Those who consider Wolf People as following the British folk tradition only have a fraction of the picture. Perhaps it’s the nature imagery and themes that make them out to be folky hippies frolicking in the woods. But to be fair, on Ruins there is no frolicking, because there are no people. It’s more of a post-apocalyptic, post-human landscape where life goes on but some living things, but not all. What once might be considered exceptionally grim can all too easily be considered inevitable now.
Growing up in Bedfordshire playing in bands during the Britpop era, Jack Sharp and Tom Watt sought to do something different by crate digging to assemble beats for a potential path in hip-hop production. They ended up enamored with the obscure British blues, folk, psych and proto-metal records they found, and began the path that lead to Wolf People. There are still moments throughout their third album where Watt’s drums sound like sampled hip-hop beats, such as on “Kingfisher Reprise” and at the end of “Belong.” The product of their explorations is a deep and wide variety of inspirations. Along with Pentangle and Fairport Convention, there’s a bit of Peter Green era Fleetwood Mac, Captain Beefheart, Comus, Jethro Tull, Wishbone Ash, Trees, Dark, Affinity, Black Sabbath, Scottish Sabbath-era proto-metal peers Iron Claw, and The Groundhogs, and band with a remarkable trajectory that started as one of the premier British blues bands in 1963 and ended up creating some radical hybrids of psych prog and proto-metal. Add in the post-psychedelic dual lead guitars of Television and contemporaries Dungen, you begin to get a better understanding of the three Wolf People albums, plus the scrappy compilation of early demos in Tidings. The dark, murky atmosphere also brings to mind my favorite R.E.M. album Fables Of The Reconstruction (1985), which was produced by Fairport’s Joe Boyd. They share some influences with fellow British psych proggers Syd Arthur, who are the main competition with Wolf People for my album of the year. But while Syd Arthur’s music has become lighter and more tuneful, Wolf People have gotten heavier with sharp corners and gnarled roots. They have moved from folk to a harder rocking sound.
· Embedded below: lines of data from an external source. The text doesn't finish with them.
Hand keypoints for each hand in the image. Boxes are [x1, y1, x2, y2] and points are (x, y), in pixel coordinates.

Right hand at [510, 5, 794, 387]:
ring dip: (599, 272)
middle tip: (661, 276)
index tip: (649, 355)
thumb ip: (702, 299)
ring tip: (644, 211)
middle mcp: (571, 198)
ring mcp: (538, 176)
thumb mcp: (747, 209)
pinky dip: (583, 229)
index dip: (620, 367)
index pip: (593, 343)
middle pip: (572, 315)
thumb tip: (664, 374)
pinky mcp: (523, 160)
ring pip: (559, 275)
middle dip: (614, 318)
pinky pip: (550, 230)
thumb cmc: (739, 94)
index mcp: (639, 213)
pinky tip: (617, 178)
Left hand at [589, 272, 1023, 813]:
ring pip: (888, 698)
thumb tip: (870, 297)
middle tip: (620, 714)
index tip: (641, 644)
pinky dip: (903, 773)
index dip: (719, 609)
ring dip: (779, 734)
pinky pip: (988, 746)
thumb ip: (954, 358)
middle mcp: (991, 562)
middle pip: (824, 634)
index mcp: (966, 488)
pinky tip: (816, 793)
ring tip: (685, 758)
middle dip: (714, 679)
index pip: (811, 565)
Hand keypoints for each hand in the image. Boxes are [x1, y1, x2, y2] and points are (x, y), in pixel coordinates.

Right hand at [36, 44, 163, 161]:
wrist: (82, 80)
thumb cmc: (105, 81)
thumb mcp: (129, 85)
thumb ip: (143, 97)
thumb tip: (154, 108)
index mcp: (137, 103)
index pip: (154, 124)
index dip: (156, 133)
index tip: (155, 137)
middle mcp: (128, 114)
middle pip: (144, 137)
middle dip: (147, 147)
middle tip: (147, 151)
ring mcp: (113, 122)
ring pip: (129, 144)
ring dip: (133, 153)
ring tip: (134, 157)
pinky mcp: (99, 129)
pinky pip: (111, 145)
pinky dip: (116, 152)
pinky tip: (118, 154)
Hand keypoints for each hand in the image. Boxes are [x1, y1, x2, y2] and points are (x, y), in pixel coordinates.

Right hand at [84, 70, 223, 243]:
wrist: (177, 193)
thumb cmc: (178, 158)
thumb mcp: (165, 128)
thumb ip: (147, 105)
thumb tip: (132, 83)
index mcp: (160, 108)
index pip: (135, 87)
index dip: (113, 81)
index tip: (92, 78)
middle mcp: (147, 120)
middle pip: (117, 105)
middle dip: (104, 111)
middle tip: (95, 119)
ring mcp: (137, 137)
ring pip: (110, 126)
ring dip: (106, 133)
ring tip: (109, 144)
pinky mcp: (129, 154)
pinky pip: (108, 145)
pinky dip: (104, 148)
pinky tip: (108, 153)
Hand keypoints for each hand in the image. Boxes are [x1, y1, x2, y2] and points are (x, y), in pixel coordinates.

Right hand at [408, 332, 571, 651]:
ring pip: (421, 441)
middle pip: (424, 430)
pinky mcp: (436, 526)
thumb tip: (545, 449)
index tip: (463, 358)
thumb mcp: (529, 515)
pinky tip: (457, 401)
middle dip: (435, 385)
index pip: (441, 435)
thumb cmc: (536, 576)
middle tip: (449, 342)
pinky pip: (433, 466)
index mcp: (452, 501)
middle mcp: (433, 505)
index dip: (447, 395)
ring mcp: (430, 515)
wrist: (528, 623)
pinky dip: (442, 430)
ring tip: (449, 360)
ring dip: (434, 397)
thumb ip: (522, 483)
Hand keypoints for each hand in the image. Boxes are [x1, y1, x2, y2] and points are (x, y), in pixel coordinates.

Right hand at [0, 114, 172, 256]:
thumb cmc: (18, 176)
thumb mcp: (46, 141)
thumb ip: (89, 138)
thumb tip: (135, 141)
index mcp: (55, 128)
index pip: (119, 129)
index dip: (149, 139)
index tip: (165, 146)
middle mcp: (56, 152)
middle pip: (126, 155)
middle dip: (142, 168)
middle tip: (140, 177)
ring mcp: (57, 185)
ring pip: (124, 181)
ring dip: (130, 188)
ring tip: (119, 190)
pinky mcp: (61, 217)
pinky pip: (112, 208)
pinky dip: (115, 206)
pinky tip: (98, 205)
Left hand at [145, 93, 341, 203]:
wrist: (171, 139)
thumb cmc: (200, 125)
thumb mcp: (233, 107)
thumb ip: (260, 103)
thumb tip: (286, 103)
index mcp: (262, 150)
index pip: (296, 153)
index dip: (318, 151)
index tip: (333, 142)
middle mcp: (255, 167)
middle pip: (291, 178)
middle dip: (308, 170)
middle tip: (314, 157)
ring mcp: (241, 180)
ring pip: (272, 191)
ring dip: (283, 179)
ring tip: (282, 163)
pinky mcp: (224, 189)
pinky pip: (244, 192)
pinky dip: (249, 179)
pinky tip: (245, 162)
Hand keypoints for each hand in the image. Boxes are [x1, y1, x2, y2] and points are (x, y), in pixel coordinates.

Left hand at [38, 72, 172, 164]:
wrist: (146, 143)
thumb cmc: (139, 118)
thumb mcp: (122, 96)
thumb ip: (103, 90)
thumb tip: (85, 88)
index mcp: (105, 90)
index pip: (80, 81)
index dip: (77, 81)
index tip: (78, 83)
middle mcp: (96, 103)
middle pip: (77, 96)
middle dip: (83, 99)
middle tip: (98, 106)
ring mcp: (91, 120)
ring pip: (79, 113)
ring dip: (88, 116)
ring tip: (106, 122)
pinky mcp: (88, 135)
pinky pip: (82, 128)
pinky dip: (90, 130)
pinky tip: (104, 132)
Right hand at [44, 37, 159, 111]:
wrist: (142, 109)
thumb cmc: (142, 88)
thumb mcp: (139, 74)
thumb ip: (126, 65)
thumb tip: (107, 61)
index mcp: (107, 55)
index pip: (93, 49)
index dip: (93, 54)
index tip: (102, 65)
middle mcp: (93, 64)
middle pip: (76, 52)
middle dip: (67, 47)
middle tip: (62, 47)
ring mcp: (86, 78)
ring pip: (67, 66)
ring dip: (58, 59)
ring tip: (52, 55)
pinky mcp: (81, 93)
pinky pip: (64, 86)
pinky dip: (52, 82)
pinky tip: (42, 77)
The band also wears their literary influences on their sleeves to the point where they recruited novelist Ben Myers, who’s third novel Pig Iron (2012) was an inspiration during the making of of Ruins, to write the band’s press release bio. In Myers’ folky crime-noir, the English countryside, moors, dales and bogs plays an important role, as it does in 1973 horror movie The Wicker Man and Iain Banks’ dread and violence in The Wasp Factory (1984). I’ll be reading Myers’ new book Turning Blue, which looks like it will also mix well with Ruins, if you’re able to tune out the lyrics while reading like I do. But while lyrics are often a weak point for many bands, because let’s face it, no one besides Dylan (and possibly Leonard Cohen) will ever be up for any literary prizes ever again, Wolf People are at least a step above most their peers. The album opens with “Ninth Night,” which quotes from ancient folklore an incantation used by thieves seeking magical protection from the pickled hand of a hanged man installed with a candle made from human fat — “Oh Hand of Glory shed thy light, direct us to our spoils tonight.” Despite it’s release as a single on Halloween, “Night Witch” is not a spooky horror pastiche, but rather a powerful tale about the Nachthexen, the female Soviet aviators of the 588th Night Bomber Regiment who terrorized the Nazis in WW II. The Germans nicknamed them the “Night Witches” because their Polikarpov Po-2 biplanes would glide in idling toward the bomb release point, with only the sound of wind to give them away, sounding like broomsticks.
“Rhine Sagas,” “Thistles,” and “Kingfisher” are breathtaking evocations of nature’s vengeance, the music finely honed into an eerie, earthy, dark psychedelia that unifies brittle dueling guitars, synths, flutes and funky drums into a unique, modern signature sound that comedian Stewart Lee affectionately called “peat bog superfuzz sphagnum moss sludge.” Like Steeple (2010) and Fain (2013), Ruins is not easily digested in the first sitting. It’s like getting lost in the woods and overwhelmed by all the strange noises in the dark. It’s unsettling, but rewards repeated listenings by gradually unlocking its mysterious gifts, drawing us into a strange world that may be grim, but also alluring. Fans of Game Of Thrones, Stranger Things and the various Nordic Noir TV series would argue that the entertainment form of Television is an all-time artistic peak. Wolf People is about as close as you’re going to get to the musical equivalent in 2016.